§ **TASK DIRECTIONS**
Format the material from the line with "Rendered at 1654 by 1241 pixels." up to and including the line with "table_cell 1 [1267, 1087, 1321, 1145]" as a Markdown table with the columns Row and Line. Number each row and leave out blank lines.
══ RECORDS
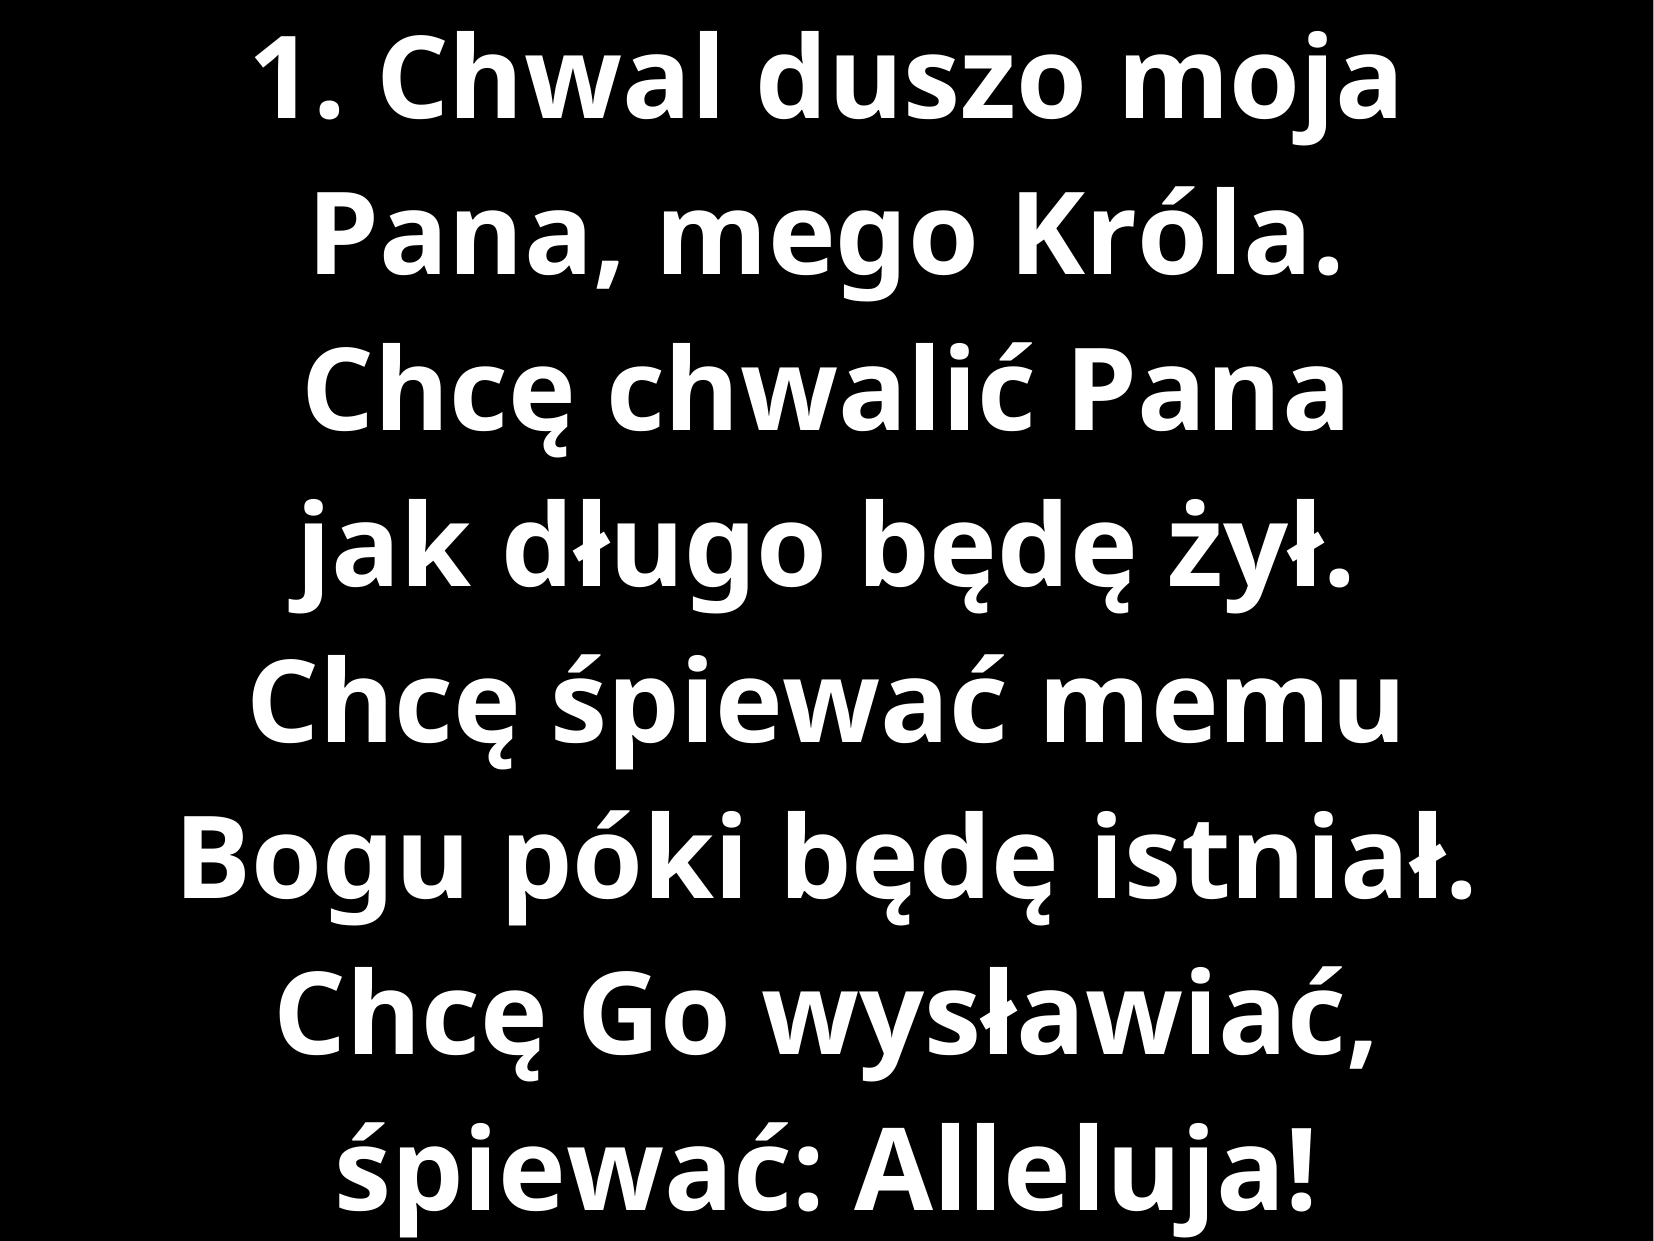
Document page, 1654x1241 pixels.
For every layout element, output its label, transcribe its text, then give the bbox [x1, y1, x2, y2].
════
══ RECORDS
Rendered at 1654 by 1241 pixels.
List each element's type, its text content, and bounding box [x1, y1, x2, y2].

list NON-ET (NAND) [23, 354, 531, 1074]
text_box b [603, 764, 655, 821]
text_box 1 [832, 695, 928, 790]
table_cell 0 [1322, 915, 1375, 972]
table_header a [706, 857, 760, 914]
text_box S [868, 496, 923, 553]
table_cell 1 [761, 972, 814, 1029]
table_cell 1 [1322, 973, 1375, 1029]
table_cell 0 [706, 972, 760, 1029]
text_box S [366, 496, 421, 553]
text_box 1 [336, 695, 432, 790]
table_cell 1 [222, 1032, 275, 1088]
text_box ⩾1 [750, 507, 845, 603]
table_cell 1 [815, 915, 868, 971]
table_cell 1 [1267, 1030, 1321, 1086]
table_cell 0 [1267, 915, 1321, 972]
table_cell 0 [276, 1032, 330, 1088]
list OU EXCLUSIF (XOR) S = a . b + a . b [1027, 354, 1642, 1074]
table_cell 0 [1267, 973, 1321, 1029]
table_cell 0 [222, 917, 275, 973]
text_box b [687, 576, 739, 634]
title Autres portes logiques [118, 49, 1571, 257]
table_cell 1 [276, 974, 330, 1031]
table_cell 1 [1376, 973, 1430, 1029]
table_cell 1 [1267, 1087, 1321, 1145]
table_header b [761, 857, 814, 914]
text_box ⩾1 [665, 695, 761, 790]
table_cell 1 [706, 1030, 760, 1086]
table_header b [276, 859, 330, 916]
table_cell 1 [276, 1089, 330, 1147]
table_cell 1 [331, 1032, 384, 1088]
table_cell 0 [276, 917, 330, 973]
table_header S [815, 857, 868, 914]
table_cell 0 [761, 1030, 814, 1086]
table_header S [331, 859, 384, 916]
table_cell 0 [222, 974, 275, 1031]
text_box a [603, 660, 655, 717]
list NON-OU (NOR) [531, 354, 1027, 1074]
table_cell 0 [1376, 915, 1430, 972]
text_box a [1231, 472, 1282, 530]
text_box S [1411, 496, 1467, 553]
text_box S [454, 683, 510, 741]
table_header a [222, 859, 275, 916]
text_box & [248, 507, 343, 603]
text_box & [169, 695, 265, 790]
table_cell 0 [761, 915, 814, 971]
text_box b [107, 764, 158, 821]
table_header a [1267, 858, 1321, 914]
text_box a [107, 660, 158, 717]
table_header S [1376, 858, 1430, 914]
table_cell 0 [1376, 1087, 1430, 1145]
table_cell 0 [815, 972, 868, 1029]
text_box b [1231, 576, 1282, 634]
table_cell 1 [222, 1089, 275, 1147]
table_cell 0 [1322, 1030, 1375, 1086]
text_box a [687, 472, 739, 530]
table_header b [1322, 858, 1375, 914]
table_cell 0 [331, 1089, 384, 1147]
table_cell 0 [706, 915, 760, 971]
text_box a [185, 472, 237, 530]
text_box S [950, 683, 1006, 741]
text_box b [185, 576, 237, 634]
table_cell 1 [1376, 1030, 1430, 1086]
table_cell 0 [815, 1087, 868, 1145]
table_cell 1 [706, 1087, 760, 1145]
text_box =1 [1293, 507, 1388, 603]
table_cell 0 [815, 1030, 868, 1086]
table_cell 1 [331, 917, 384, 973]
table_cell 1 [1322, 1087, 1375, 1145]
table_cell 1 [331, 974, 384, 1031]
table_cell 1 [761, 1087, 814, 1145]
════
§ **ANSWER IN FULL**
| Row | Line |
|---|---|
| 1 | Rendered at 1654 by 1241 pixels. |
| 2 | List each element's type, its text content, and bounding box [x1, y1, x2, y2]. |
| 3 | list NON-ET (NAND) [23, 354, 531, 1074] |
| 4 | text_box b [603, 764, 655, 821] |
| 5 | text_box 1 [832, 695, 928, 790] |
| 6 | table_cell 0 [1322, 915, 1375, 972] |
| 7 | table_header a [706, 857, 760, 914] |
| 8 | text_box S [868, 496, 923, 553] |
| 9 | table_cell 1 [761, 972, 814, 1029] |
| 10 | table_cell 1 [1322, 973, 1375, 1029] |
| 11 | table_cell 0 [706, 972, 760, 1029] |
| 12 | text_box S [366, 496, 421, 553] |
| 13 | text_box 1 [336, 695, 432, 790] |
| 14 | table_cell 1 [222, 1032, 275, 1088] |
| 15 | text_box ⩾1 [750, 507, 845, 603] |
| 16 | table_cell 1 [815, 915, 868, 971] |
| 17 | table_cell 1 [1267, 1030, 1321, 1086] |
| 18 | table_cell 0 [1267, 915, 1321, 972] |
| 19 | table_cell 0 [276, 1032, 330, 1088] |
| 20 | list OU EXCLUSIF (XOR) S = a . b + a . b [1027, 354, 1642, 1074] |
| 21 | table_cell 0 [1267, 973, 1321, 1029] |
| 22 | table_cell 0 [222, 917, 275, 973] |
| 23 | text_box b [687, 576, 739, 634] |
| 24 | title Autres portes logiques [118, 49, 1571, 257] |
| 25 | table_cell 1 [276, 974, 330, 1031] |
| 26 | table_cell 1 [1376, 973, 1430, 1029] |
| 27 | table_cell 1 [1267, 1087, 1321, 1145] |